Isn’t life, and therefore leadership, like that too? Everything is a shade of grey. Truth is a fantasy. Leadership must be something about navigating the many truths out there and finding a way to help people move forward. The jury heard lots of versions of the truth. I believe that someone who honestly believes it to be the truth told each version. It’s up to us to sit in judgment.
We have to decide guilty or not guilty. We are not advisors. We are not consultants. We have to make the decision – each one of us personally and then the group collectively.
The moment before I shared my opinion with my fellow jurors felt familiar. It was as if I were back in the Kansas House of Representatives, about to vote on a controversial matter, looking at the red and green buttons on my desk. Red meant no. Green meant yes. Green or red. Yes or no.
There comes a time in most situations where, if you intend to lead, you must make decisions. You might not have all the facts. You rarely will be fully comfortable. You usually can’t be certain that you’re 100 percent right and zero percent wrong. Decisions on tough matters are usually more like 70-30 or 60-40.

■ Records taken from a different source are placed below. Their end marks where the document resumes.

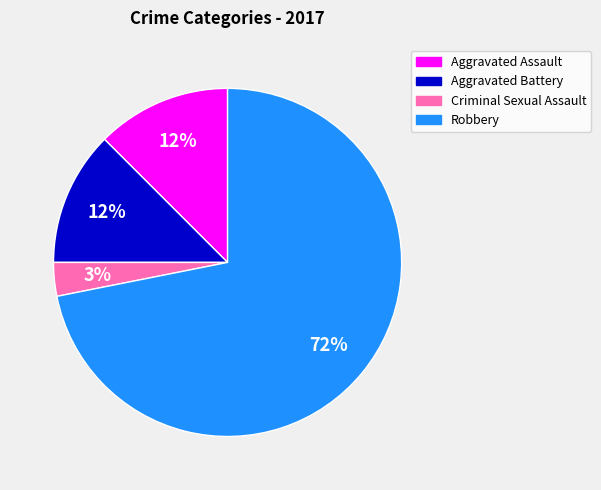

To the nearest percent, what is the average slice percentage?

25%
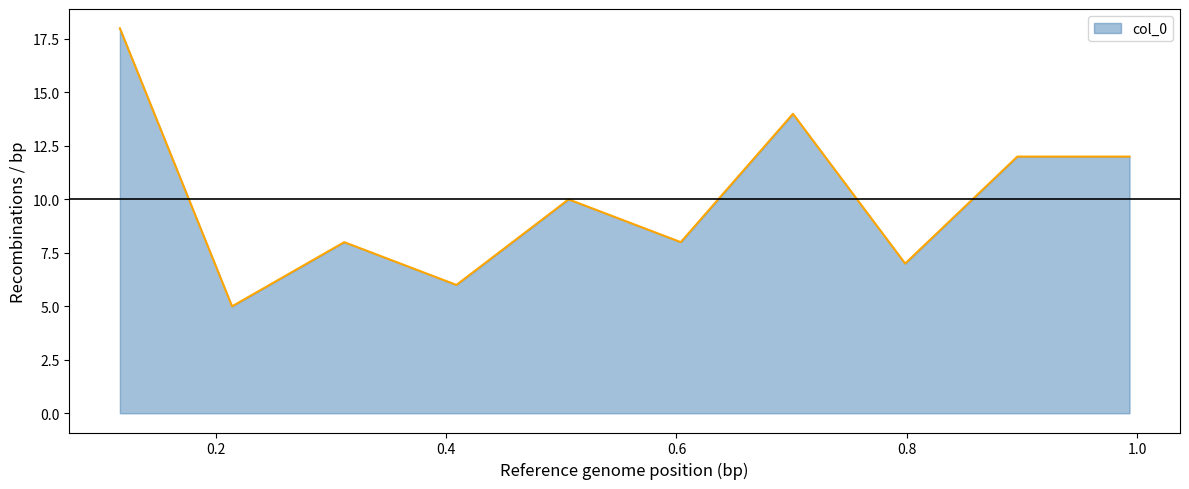

What is the minimum value shown in the chart?

5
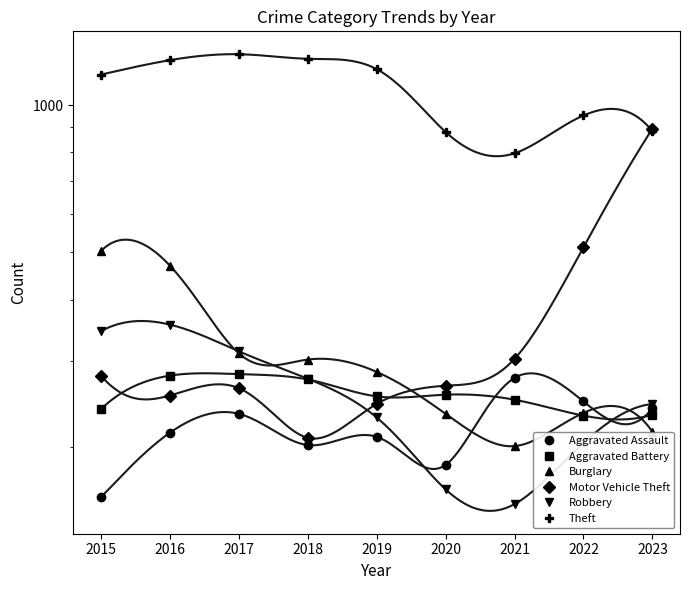

What is the spread (max minus min) of values at 2018?

1041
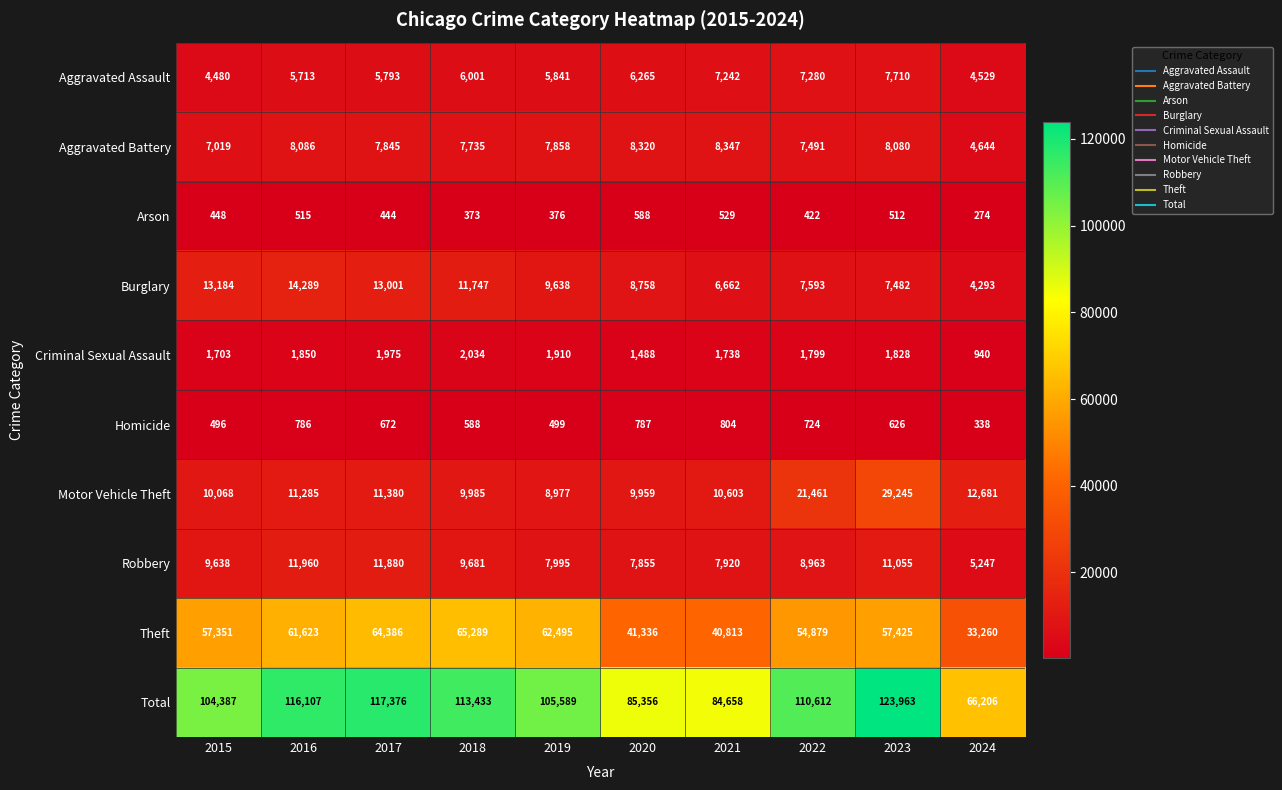

Rank the series at 2016 from lowest to highest value.

Arson, Homicide, Criminal Sexual Assault, Aggravated Assault, Aggravated Battery, Motor Vehicle Theft, Robbery, Burglary, Theft, Total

My observation is a few of our jurors are struggling under the pressure of it all. They are frozen. Unable to agree with the vast majority, but also unable to present a clear line of logic to suggest the majority change its mind. This is heavy work and they are entitled to take as much time as they need.
But my sense is they are struggling with the same thing that haunts so many people in so many situations that require leadership – coming to grip with the reality of their decisions and the consequences for all involved.
President & CEO
Kansas Leadership Center
Editor’s note: Ed O’Malley recently served on the jury for a murder trial in Sedgwick County. He wrote this column just hours before he and his fellow jurors reached a verdict in the case. A version of this article appears in the Winter 2014 edition of The Journal.